Won Over by the Montreal Expos

Though fewer fans have any faith left, this one keeps cheering

It is the best of times. It is the worst of times. No, I'm not trying to update Charles Dickens on the French Revolution. I'm talking about being a Montreal Expos fan.

What's that? You know, the Montreal Expos Major League Baseball team. First MLB franchise located outside the United States. Original home team for Andre Dawson, Tim Raines, Marquis Grissom, Larry Walker, Andres Galarraga, Moises Alou, Gary Carter, Randy Johnson, and a whole bunch of other guys who have led, or are leading, their teams into playoff contention.

The Expos used to wear that funny tricolor hat, remember?

See, there's my problem. Being an Expos fan is like being a Lyndon Larouche supporter. The supporters are ferociously passionate, but it's not taken seriously by anyone else, including, unfortunately, most of the people who live in Montreal.

Once again the Expos are in the hunt for a wild-card playoff spot with one of the smallest payrolls in either league.
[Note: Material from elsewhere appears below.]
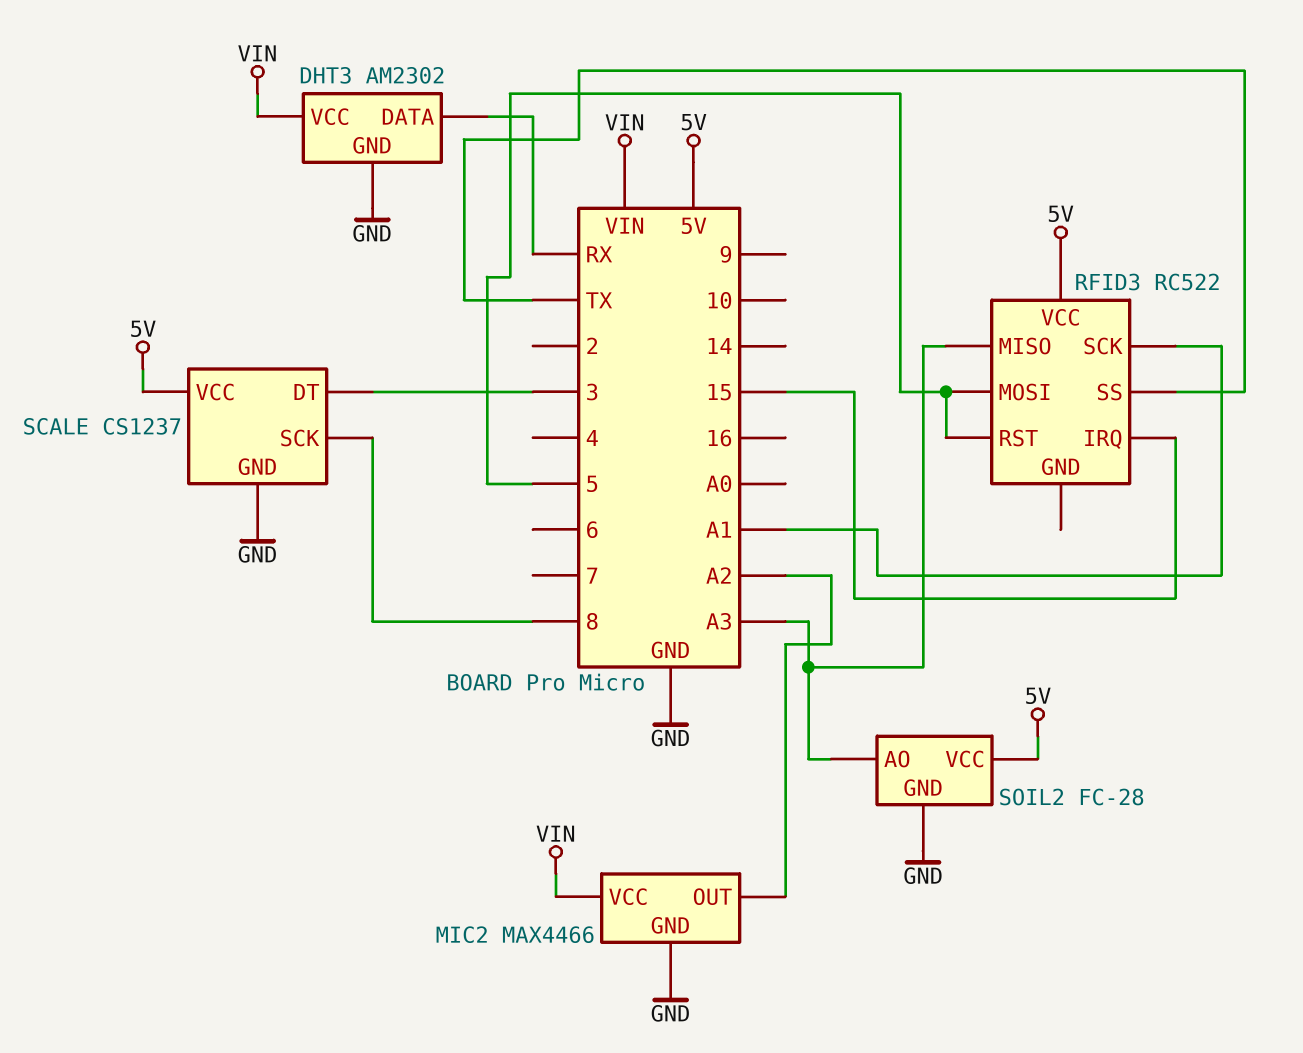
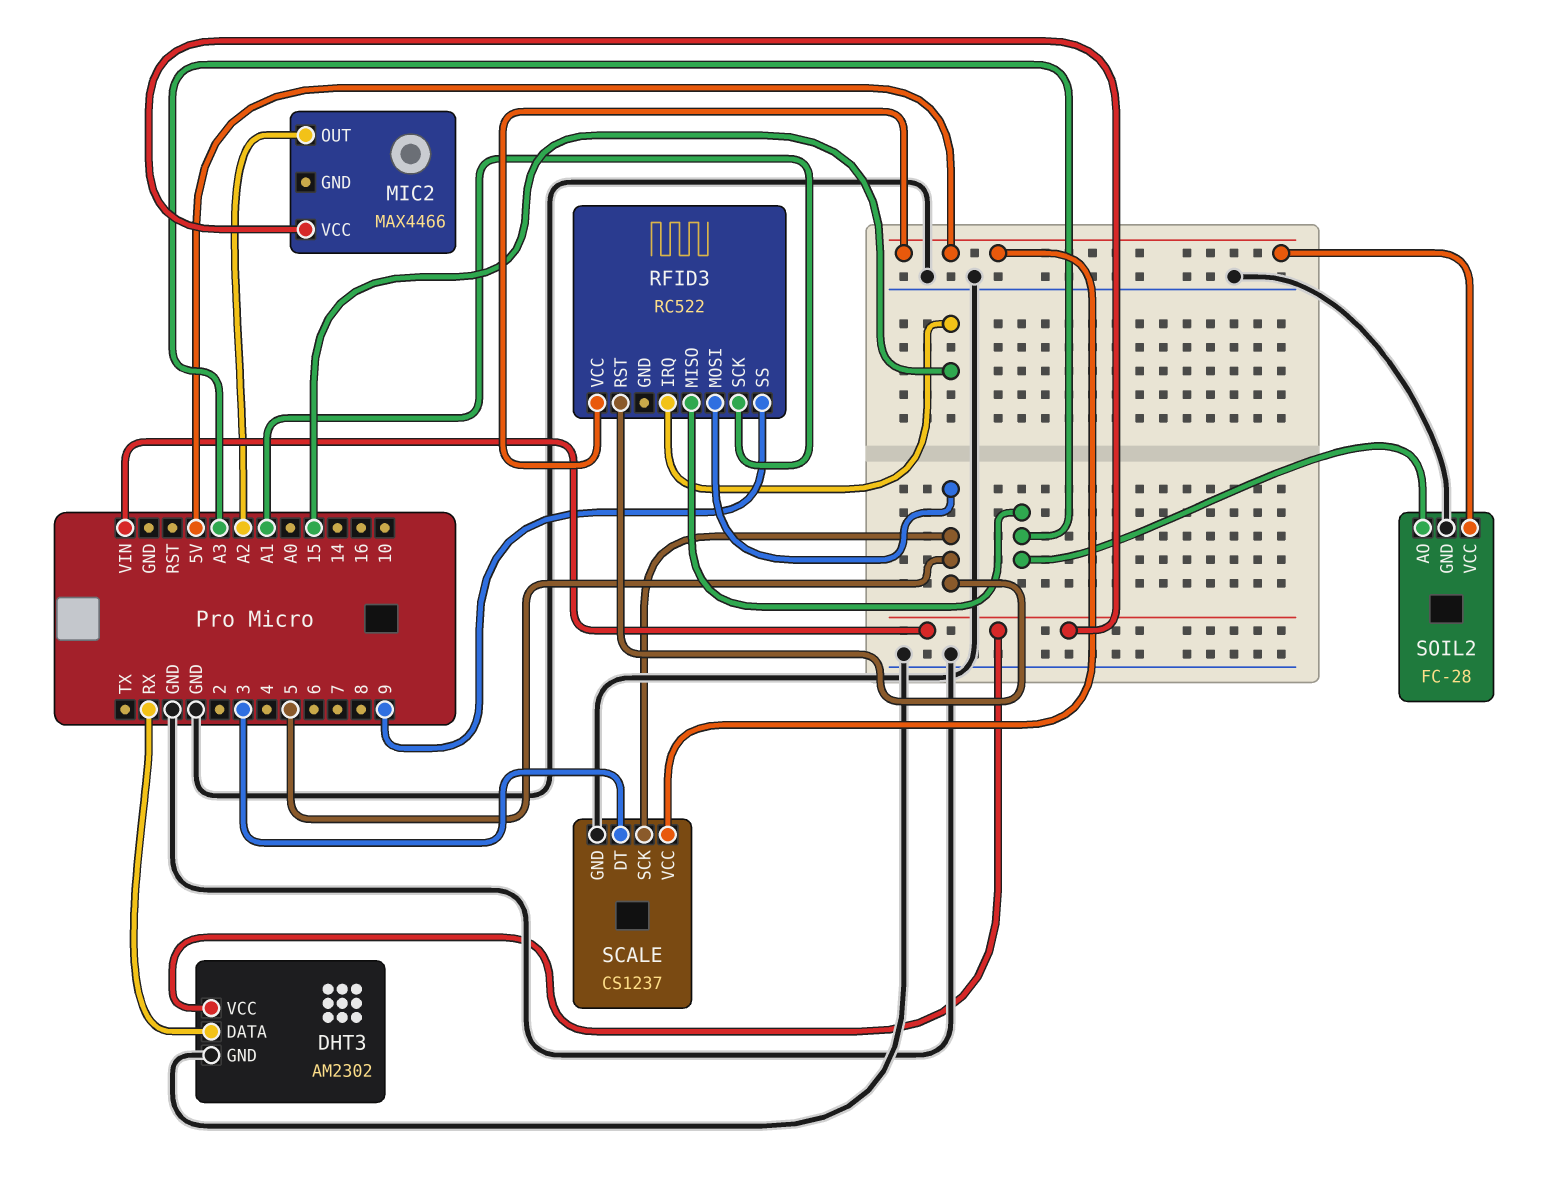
MIC2 pin GND: GND -> none
RFID3 pin SS: TX -> 9
SCALE pin SCK: 8 -> 5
They are playing far above pundits' expectations, thanks largely, I believe, to the presence of the best manager in baseball, Felipe Alou. Yet attendance is down slightly from last year.

Montrealers, you see, have grown blas about the Expos. The joke in Canada is that two things always start falling in September - the leaves and the Expos. Montreal is a town that demands a winner, and it has been so long since the Expos have been in the playoffs (16 years) that Montrealers don't have any faith left.

Since attendance is down slightly, the team will not go searching for just the right player to put them over the top in the playoff hunt because, well, basically, the team can't afford it. Which probably means another fire sale of the teams' best players after the season ends. (What Wal-Mart is to the average shopper, the Expos are to the other teams - a great place to pick up bargains at dirt-cheap prices.)

And so, once again, team management is making rumbling noises about moving the club to a place where fan support might be greater. This time they want a new stadium located in the heart of the city. They cite Baltimore as an example of what can happen with a new home and a new location.

The current stadium, known as the Big O, was built for the Olympics in 1976. It is cold, drafty, and foreboding. I always imagined it was very much like solitary confinement at Joliet.

So now you know why it's the worst of times. But, as I said, it's also the best of times. It used to be that finding out information about the Expos was like looking for tombs in the Valley of the Kings. You really had to hunt around to find something interesting. This was true even in Canada. Once the cursed Toronto Blue Jays arrived on the scene, the national media (which is to say the Toronto-based media who consider themselves to be the national media) focused all their attention on the Jays.

Thank heavens for the Internet. Where I once scraped by on the morsel of news, I now dine like a king.

Thanks to the Web, I can listen to the broadcast of Expos games live on my computer from CFRA, an Ottawa-based station that carries the broadcast. If I don't want to tie up all that bandwidth, I can follow the play-by-play real time description of the game on a site called InstantSports. Started in 1995, InstantSports provides coverage of every MLB game, every night as it happens, and automatically updates the info on your computer.

The day after the game, I can read the Montreal Gazette or the Journal de Montreal online to get the inside scoop. Next it's over to visit the Expos' pages on USA Today or The Baseball Server provided by Nando.Net. Or I can subscribe to the personalized Web-services of sites like ESPN's SportsZone or CBS's Sportsline for more detailed stories, plus reports on minor league teams, attendance figures - you name it.

So much news about the Expos, I don't have time to read it all every day.

In other words, nirvana.

Yet here I am, finally able to follow my team in a fashion that befits the fanatic that I am, and it might all be for naught.

It's hard to be an optimist and an Expos fan at the same time. But I'll keep trying. Who knows, maybe a deal can be reached and a new stadium will be built. Maybe the team will catch its breath and win the playoff spot this year. Maybe the fans will rediscover this very exciting team.

What's that you say? You're a Cubs fan? Just because things look bad, doesn't mean it can't get worse. Oh well. Go 'spos!